The Hampstead Ward Relief Society president knew people were depending upon her. “So I pulled out my ward list of single sisters and started calling. … I wanted them to know that someone was thinking about them, that they were not alone.”
Pierce deflects any praise for her actions. She agrees the circumstances of her ministering were far from ideal. The storm displaced her for several days. She was sleeping and eating in a public shelter.
“But I felt very blessed,” she told the Church News. She was safe. She was dry. She could serve.
Local Relief Society leaders in North Carolina such as Pierce are playing key roles in making life a bit easier for fellow ward members and neighbors affected by Hurricane Florence. They will be relied upon even more in the coming days and weeks as Latter-day Saints recover from a catastrophe that has claimed more than 30 lives, forced legions into shelters, and left hundreds of thousands without power.

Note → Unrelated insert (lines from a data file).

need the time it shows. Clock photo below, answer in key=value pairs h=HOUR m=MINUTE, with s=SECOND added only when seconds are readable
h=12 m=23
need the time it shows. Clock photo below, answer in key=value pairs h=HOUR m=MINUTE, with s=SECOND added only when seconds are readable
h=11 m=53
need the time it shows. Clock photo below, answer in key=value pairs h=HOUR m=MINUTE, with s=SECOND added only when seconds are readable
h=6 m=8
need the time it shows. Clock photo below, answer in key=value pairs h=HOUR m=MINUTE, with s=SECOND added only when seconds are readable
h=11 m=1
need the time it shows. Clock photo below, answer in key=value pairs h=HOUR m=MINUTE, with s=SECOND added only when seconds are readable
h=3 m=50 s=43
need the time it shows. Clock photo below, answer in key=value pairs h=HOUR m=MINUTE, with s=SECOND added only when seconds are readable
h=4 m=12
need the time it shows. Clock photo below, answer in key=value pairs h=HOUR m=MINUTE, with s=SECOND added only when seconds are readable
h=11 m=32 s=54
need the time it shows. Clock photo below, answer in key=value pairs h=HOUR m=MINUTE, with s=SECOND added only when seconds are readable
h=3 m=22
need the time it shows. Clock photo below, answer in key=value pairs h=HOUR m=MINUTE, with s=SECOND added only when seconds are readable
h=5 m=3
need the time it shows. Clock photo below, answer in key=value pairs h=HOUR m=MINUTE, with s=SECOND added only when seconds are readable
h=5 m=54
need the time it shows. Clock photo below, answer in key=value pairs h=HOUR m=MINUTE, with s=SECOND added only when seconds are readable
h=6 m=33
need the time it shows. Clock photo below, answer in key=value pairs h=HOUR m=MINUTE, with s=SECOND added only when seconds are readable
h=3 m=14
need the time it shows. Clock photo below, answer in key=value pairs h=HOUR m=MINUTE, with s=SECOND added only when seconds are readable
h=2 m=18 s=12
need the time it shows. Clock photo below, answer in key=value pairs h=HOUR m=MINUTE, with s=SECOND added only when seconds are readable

North Carolina Wilmington Stake President David Glew said the minute-to-minute efforts of Pierce and other “outstanding Relief Society leaders” in his besieged stake are ministering to many in need.
“It’s going to be a long recovery for our members, but their faith and resilience are amazingly strong,” he said.
Members of the Wilmington 2nd Ward have been staggered by a one-two punch from Florence and subsequent flooding. Relief Society president Rosemary Abrams said many families in her ward are experiencing significant flooding in their homes. But by combining forces, the priesthood and Relief Society members have been quick to respond.
“There’s a lot of service going on,” she said.
Relief Society sisters are delivering food and water to families and making frequent welfare visits. Abrams counts herself among the lucky homeowners in waterlogged Wilmington. She has plenty of food and water, and the damage to her property was limited to a few fallen trees.
“But there are other sisters who have eight inches of water in their homes or they have cars that won’t start because of the flooding,” she said.
Hurricane Florence may be history, but inundated waterways remain grave concerns. On Tuesday, 16 rivers across North Carolina were reportedly at major flood stage. The Cape Fear River near downtown Wilmington was expected to crest Tuesday.
“We’re going to have an awful lot of work to do” in the coming days and weeks, said Pierce.
Pam Meadows, the president of the Wilmington 1st Ward Relief Society, said the sisters and priesthood brethren in her ward are also working together to ensure fellow members have adequate food, water, and fuel.